Pues al respecto, yo entiendo perfectamente que, por muchísimas razones, el fútbol de Costa Rica sea infinitamente inferior al de, por ejemplo, España, Brasil o Argentina. Entiendo perfectamente que nuestros jugadores no tienen la misma preparación, ni las mismas condiciones de competencia, de fogueos, ni la misma educación, ni los mismos salarios, etc… Pero lo que no entiendo ni acepto, e incluso me parece ofensivo, además de una simple cara-de-barrada, es que esos mismos jugadores no tengan el más mínimo sentido de autocrítica y se dejen decir que el equipo jugó bien, y que hasta se enojen porque la gente tenga la insolencia de esperar más de ellos, y que pretendan que el país entero deba estar de acuerdo con sus actitudes conformistas: que nos debiéramos resignar o conformar –ha dicho o insinuado alguno– con llegar al Mundial, porque una vez allí, jugar al nivel de las otras selecciones es un sueño tonto… es decir, que Costa Rica no puede pretender estar al nivel de otros equipos (¿ni siquiera mejor que Trinidad y Tobago, o Togo o Ecuador o…?) y está condenada a llegar perdiendo de antemano sus partidos, pues son juegos contra “selecciones de muy alto nivel”…

...Por supuesto, también es posible que no es que hayan jugado mal (lo cual implicaría que podrían haber jugado mejor), sino que eso es lo mejor que podían jugar, es decir, que no es que hayan jugado mal tres partidos sino que son –en comparación con alemanes, ecuatorianos y polacos– simplemente malos, o menos buenos. Con lo cual, claro está, no habría ningún problema: simplemente lo aceptaríamos así y ya. Pero es que se tiene la idea de que sí podrían haberlo hecho mejor, quizá porque alguna vez los hemos visto hacerlo, etc… Y entonces lo decepcionante no es el resultado, sino la actitud: es que por más que digan que sí, no se les vio en la cara ni en las piernas ese esfuerzo o entrega que se les ha visto a jugadores de otros equipos… y bueno, etcétera etcétera, de nada vale extenderse porque todo esto anda en boca de todos de distintas maneras y más bien empieza a aburrir.

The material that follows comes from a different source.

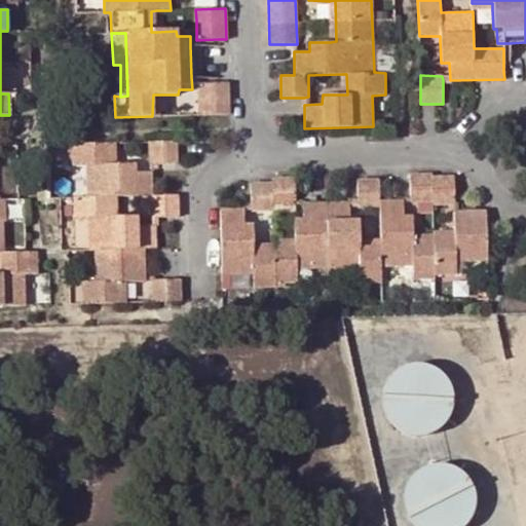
[(198,114),(229,113),(227,83),(227,82),(219,82),(198,83),(198,114)]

En todo caso, aparte de esas nonadas, creo que lo que más valdría usar como tema de mesa es en cuáles sentidos el asunto de la selección y de sus jugadores estrellas es o no un reflejo fiel de muchos de los males del país en conjunto, algunos de los cuales parecen imposibles de erradicar… Un país conformista, sin visión de futuro, sin organización seria, sin proyecto, un país de improvisadores y egoístas, un país que olvida cualquier crimen o fiasco al día siguiente…

Pero ¿es que somos eso de verdad, o es sólo que últimamente –en las últimas décadas, digamos– venimos jugando mal?

Yo no creo que seamos nada, ni que nadie lo sea, en sentido absoluto. Es decir, creo que todo dichosamente se puede cambiar, por más duro que parezca y aunque tome décadas, o siglos.

¿Por dónde habría que empezar? Pues seguramente por lo que tengamos más cerca. Y lo que acostumbramos tener más cerca es, claro, como cada noche y cada mañana, el espejo. Pero entonces habría que empezar por atreverse a mirarse en él.

12 jun. 2006

golpe

una mirada como un golpe (apetecido) (un golpe de afecto) – y luego sostenerse (como si fuera posible) (hacerlo posible) y planear en una borrasca como plumas pesadas y quietas

4 jun. 2006

una mentira

De la tarde sólo queda un hilo de luz violácea. La ciudad se hunde en sí misma. A mí ya nada me importa y se lo digo. Ella me besa en la boca y luego se ríe como si yo hubiera dicho algo gracioso. Y tal vez lo es: estoy tan cansado que no podría distinguir entre algo cómico y algo que no lo es, ni siquiera dentro de mis propias emociones o enunciados, aburridos de ser los mismos o muy parecidos durante tanto tiempo.
Ahora el hilo de luz violácea que delineaba el horizonte se ha consumido como un fósforo que no hubiera prendido del todo. Otra noche. Así ha sido hace tanto: una a la vez. Ella me abraza en silencio, sabe, mejor que yo, que es mentira que nada me importe.